The records.
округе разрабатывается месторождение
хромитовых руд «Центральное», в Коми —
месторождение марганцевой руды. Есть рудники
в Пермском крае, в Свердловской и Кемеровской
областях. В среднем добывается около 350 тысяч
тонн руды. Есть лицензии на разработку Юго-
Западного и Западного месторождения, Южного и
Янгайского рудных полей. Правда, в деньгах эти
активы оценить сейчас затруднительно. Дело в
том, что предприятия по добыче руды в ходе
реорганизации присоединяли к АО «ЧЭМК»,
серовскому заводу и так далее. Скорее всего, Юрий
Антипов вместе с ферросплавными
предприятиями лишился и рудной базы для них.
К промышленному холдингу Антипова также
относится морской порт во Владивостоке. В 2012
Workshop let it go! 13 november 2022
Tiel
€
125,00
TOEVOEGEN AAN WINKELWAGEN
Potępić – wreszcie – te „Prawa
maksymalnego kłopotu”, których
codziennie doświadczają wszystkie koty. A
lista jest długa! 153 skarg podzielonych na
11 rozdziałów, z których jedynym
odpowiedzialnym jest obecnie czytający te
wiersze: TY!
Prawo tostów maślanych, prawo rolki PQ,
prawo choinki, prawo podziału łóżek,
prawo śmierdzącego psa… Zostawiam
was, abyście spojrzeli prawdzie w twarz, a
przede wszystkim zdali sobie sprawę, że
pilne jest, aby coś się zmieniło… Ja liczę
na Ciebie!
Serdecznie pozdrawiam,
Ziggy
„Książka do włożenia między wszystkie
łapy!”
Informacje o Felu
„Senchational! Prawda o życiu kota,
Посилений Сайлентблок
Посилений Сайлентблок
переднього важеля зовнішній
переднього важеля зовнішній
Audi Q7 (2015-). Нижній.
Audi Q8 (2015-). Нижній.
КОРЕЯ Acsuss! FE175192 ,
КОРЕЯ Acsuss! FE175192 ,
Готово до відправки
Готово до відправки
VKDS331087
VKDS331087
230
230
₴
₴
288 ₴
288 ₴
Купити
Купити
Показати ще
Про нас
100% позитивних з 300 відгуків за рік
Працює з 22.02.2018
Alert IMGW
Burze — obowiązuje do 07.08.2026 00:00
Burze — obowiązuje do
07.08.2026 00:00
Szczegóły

Instructions for the task.
Please reproduce the data above, changing each "Купити" to "Замовити" and leaving everything else unchanged.

Solution for this exercise.
округе разрабатывается месторождение
хромитовых руд «Центральное», в Коми —
месторождение марганцевой руды. Есть рудники
в Пермском крае, в Свердловской и Кемеровской
областях. В среднем добывается около 350 тысяч
тонн руды. Есть лицензии на разработку Юго-
Западного и Западного месторождения, Южного и
Янгайского рудных полей. Правда, в деньгах эти
активы оценить сейчас затруднительно. Дело в
том, что предприятия по добыче руды в ходе
реорганизации присоединяли к АО «ЧЭМК»,
серовскому заводу и так далее. Скорее всего, Юрий
Антипов вместе с ферросплавными
предприятиями лишился и рудной базы для них.
К промышленному холдингу Антипова также
относится морской порт во Владивостоке. В 2012
Workshop let it go! 13 november 2022
Tiel
€
125,00
TOEVOEGEN AAN WINKELWAGEN
Potępić – wreszcie – te „Prawa
maksymalnego kłopotu”, których
codziennie doświadczają wszystkie koty. A
lista jest długa! 153 skarg podzielonych na
11 rozdziałów, z których jedynym
odpowiedzialnym jest obecnie czytający te
wiersze: TY!
Prawo tostów maślanych, prawo rolki PQ,
prawo choinki, prawo podziału łóżek,
prawo śmierdzącego psa… Zostawiam
was, abyście spojrzeli prawdzie w twarz, a
przede wszystkim zdali sobie sprawę, że
pilne jest, aby coś się zmieniło… Ja liczę
na Ciebie!
Serdecznie pozdrawiam,
Ziggy
„Książka do włożenia między wszystkie
łapy!”
Informacje o Felu
„Senchational! Prawda o życiu kota,
Посилений Сайлентблок
Посилений Сайлентблок
переднього важеля зовнішній
переднього важеля зовнішній
Audi Q7 (2015-). Нижній.
Audi Q8 (2015-). Нижній.
КОРЕЯ Acsuss! FE175192 ,
КОРЕЯ Acsuss! FE175192 ,
Готово до відправки
Готово до відправки
VKDS331087
VKDS331087
230
230
₴
₴
288 ₴
288 ₴
Замовити
Замовити
Показати ще
Про нас
100% позитивних з 300 відгуків за рік
Працює з 22.02.2018
Alert IMGW
Burze — obowiązuje do 07.08.2026 00:00
Burze — obowiązuje do
07.08.2026 00:00
Szczegóły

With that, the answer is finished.